Records provided -

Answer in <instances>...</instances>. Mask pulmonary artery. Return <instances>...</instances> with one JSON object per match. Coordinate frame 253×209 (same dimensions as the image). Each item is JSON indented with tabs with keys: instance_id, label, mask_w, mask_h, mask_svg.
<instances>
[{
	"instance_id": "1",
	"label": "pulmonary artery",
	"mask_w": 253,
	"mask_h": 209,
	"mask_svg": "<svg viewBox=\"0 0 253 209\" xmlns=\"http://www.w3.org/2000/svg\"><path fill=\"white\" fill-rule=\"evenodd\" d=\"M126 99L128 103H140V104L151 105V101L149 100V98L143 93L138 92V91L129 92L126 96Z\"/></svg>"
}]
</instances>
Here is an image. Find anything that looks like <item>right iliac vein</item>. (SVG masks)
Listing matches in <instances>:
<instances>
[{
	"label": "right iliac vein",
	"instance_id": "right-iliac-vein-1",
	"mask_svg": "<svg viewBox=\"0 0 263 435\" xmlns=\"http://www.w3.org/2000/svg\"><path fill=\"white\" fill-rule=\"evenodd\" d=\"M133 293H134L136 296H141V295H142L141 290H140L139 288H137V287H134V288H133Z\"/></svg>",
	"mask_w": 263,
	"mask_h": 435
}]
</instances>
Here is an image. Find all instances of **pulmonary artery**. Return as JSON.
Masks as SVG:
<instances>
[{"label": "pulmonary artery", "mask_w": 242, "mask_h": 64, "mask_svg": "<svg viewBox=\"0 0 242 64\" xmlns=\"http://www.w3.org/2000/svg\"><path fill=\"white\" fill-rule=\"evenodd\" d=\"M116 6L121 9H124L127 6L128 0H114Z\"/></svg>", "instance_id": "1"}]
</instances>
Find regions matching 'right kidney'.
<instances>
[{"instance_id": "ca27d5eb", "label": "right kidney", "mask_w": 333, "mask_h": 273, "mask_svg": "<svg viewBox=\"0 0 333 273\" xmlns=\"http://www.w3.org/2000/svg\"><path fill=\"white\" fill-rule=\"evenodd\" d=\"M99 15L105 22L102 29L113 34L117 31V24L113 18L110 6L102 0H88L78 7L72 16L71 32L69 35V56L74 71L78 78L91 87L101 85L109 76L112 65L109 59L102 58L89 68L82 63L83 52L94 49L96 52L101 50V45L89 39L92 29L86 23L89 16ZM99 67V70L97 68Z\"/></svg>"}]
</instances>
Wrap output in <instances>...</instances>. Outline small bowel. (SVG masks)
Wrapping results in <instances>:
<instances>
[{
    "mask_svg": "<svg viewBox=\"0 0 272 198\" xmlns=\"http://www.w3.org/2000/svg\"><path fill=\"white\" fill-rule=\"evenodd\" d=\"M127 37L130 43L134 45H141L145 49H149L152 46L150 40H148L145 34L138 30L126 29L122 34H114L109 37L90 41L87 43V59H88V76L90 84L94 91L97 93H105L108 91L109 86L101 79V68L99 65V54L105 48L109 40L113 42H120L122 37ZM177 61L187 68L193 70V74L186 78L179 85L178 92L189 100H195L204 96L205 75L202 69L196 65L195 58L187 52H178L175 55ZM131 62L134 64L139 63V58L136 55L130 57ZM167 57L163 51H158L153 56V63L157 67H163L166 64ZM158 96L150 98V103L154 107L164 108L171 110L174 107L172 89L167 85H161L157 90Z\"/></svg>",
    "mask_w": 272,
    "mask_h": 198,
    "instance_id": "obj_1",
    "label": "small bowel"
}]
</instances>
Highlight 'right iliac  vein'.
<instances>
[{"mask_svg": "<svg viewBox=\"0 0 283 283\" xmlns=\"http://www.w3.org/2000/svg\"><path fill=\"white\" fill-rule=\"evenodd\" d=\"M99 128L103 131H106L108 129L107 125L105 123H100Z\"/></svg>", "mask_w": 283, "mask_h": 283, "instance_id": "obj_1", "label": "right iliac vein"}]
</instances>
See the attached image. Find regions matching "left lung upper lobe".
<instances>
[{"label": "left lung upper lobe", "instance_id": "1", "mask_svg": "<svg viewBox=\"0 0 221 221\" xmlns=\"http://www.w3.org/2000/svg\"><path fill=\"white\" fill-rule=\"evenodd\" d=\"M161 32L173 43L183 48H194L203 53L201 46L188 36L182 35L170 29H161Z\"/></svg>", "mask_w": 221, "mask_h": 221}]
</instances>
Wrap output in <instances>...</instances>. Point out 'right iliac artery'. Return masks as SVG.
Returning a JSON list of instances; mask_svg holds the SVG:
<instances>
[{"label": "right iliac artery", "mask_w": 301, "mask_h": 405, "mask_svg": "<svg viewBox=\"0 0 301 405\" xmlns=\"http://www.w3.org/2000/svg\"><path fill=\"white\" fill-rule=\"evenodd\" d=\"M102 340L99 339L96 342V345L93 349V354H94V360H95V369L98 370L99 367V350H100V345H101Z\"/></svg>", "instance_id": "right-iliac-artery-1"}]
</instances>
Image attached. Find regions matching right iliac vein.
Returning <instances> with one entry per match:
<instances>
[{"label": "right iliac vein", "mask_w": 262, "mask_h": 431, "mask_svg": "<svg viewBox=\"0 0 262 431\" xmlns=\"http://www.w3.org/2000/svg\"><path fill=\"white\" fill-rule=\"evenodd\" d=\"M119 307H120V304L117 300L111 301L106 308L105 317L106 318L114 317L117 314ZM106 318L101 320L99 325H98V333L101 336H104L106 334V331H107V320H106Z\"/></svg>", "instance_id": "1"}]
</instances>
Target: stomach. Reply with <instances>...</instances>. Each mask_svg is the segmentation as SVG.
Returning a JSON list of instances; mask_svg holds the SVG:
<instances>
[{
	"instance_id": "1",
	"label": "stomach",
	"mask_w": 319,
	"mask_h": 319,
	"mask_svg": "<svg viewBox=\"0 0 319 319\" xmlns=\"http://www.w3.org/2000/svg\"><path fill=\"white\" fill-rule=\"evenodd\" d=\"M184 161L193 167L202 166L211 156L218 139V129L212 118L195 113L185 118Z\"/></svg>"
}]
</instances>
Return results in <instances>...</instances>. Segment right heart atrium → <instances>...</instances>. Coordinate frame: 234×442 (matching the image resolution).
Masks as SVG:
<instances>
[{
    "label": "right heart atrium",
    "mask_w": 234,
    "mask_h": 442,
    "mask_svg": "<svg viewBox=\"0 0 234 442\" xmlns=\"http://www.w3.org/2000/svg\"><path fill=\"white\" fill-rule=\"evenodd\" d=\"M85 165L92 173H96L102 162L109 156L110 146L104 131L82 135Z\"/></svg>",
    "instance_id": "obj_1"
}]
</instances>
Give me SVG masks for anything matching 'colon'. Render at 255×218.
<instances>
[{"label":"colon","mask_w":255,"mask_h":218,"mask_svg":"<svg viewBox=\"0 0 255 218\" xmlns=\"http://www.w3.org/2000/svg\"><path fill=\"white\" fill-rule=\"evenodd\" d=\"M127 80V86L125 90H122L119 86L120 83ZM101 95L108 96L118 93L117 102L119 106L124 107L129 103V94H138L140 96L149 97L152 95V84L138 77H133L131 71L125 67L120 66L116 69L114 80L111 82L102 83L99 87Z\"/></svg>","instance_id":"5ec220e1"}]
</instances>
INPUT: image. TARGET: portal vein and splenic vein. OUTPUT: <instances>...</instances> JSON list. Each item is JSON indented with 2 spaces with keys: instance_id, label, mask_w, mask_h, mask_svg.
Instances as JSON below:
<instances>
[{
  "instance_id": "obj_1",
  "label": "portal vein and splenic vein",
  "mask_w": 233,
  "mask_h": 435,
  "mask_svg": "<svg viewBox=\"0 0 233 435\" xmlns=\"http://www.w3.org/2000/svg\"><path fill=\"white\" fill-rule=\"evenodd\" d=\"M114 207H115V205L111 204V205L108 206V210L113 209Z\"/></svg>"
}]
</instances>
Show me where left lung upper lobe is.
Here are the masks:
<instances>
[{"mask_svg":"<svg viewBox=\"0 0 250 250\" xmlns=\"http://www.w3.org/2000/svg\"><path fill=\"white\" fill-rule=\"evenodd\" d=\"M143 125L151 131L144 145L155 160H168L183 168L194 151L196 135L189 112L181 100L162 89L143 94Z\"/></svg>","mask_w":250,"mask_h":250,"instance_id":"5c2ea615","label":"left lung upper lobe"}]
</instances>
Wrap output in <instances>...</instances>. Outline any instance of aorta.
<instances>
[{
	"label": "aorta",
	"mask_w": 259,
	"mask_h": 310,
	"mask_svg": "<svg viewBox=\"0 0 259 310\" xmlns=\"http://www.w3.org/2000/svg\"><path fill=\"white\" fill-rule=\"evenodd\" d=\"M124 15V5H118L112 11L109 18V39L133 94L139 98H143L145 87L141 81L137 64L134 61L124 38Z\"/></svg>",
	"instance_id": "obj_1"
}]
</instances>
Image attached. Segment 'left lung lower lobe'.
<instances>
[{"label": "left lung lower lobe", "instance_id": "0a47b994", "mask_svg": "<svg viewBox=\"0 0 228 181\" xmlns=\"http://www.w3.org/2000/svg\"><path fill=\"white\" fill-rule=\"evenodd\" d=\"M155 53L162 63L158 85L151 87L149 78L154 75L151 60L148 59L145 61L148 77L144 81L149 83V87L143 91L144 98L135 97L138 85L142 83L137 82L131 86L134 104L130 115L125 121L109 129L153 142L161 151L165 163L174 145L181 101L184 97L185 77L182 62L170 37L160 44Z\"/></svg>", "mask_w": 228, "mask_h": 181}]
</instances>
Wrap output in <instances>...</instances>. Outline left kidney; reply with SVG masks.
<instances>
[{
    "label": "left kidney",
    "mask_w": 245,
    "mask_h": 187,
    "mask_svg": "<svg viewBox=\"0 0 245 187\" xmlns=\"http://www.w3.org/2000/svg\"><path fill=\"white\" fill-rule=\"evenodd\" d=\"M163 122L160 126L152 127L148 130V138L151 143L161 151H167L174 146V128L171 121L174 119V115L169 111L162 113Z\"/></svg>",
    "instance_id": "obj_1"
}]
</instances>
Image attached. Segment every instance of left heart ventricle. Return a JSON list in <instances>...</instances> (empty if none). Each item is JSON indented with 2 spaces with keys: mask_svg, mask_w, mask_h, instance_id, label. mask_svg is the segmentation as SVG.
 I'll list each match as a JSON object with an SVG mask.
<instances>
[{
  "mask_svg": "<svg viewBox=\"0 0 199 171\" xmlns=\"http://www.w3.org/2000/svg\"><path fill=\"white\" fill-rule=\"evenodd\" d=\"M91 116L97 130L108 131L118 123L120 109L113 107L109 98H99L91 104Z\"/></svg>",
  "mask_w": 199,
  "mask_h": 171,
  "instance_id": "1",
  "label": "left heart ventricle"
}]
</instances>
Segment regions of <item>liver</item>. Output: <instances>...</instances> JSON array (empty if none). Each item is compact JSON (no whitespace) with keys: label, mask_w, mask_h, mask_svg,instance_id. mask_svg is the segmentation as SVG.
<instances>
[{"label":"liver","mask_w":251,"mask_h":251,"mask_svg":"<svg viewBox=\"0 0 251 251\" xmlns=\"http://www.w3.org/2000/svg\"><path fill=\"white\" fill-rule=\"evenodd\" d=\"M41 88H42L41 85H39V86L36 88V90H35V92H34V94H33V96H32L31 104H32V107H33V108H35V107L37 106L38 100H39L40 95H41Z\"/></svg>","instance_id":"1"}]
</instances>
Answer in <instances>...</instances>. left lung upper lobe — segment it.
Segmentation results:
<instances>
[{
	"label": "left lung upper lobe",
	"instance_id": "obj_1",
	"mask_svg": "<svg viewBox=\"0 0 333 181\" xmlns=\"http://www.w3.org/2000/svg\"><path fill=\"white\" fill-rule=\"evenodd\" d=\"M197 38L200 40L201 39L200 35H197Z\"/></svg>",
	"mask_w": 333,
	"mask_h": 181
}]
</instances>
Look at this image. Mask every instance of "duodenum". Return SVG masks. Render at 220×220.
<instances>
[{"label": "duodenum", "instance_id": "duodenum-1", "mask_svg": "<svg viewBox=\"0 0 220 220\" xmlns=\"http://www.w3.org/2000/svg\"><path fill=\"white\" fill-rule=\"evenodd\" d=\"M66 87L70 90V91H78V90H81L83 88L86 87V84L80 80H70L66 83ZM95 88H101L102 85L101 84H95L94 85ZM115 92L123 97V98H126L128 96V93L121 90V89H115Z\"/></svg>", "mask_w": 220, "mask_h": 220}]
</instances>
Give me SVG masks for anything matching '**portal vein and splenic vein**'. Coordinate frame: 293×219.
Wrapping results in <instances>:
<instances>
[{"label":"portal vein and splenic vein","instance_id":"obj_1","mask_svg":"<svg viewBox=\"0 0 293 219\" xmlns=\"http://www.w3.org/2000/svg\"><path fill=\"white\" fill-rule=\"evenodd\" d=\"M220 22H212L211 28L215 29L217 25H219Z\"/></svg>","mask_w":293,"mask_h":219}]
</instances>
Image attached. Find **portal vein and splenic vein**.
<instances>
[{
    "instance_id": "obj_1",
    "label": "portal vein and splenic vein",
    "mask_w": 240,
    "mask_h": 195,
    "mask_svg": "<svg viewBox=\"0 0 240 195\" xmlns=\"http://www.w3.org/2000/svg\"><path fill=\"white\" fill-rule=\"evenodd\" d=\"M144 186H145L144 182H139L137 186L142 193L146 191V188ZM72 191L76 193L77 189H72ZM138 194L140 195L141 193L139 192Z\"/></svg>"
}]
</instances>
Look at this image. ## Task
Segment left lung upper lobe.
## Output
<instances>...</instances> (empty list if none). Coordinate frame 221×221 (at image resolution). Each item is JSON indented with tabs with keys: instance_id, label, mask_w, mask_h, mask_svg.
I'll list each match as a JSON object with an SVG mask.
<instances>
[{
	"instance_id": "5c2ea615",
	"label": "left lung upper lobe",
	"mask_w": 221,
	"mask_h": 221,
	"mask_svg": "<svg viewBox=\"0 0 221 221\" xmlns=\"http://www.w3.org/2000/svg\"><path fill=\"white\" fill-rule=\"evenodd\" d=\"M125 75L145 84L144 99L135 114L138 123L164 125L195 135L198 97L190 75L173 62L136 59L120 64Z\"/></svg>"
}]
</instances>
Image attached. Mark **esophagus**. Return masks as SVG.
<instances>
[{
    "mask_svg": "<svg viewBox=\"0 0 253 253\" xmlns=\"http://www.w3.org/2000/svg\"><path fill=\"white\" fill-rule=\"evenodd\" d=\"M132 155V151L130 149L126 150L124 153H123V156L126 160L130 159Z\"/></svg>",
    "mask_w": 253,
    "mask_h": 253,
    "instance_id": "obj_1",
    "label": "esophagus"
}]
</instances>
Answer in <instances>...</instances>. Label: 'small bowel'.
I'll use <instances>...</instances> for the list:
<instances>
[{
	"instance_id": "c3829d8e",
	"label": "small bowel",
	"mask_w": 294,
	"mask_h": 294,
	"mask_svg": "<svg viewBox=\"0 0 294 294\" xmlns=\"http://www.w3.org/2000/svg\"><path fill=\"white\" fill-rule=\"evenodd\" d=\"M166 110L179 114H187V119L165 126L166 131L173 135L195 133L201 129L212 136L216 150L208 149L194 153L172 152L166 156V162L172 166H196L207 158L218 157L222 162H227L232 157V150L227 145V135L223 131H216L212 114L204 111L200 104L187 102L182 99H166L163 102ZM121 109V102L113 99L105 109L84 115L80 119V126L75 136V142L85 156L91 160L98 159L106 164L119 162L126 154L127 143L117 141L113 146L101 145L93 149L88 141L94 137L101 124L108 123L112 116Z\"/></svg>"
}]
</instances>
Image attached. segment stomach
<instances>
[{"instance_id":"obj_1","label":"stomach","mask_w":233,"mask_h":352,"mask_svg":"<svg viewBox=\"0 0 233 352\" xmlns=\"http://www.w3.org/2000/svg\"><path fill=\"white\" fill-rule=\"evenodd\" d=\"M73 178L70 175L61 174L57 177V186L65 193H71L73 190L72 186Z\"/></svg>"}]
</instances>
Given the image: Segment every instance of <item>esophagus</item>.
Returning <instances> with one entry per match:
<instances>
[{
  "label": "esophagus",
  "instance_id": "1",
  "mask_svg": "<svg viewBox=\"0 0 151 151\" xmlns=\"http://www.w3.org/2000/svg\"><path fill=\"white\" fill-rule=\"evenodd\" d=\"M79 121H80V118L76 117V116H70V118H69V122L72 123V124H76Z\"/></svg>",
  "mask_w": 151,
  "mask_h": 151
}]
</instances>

Problem -
Please pick out every line in the material above that contains the string "resolution", matching case exactly, and copy each one out in full.

Result of this exercise -
Return results in <instances>...</instances>. Segment right heart atrium → <instances>...</instances>. Coordinate frame: 234×442 (matching the image resolution).
<instances>...</instances> (empty list if none). Coordinate frame 221×221 (at image resolution). Each item is JSON indented with tabs with keys: instance_id, label, mask_w, mask_h, mask_svg.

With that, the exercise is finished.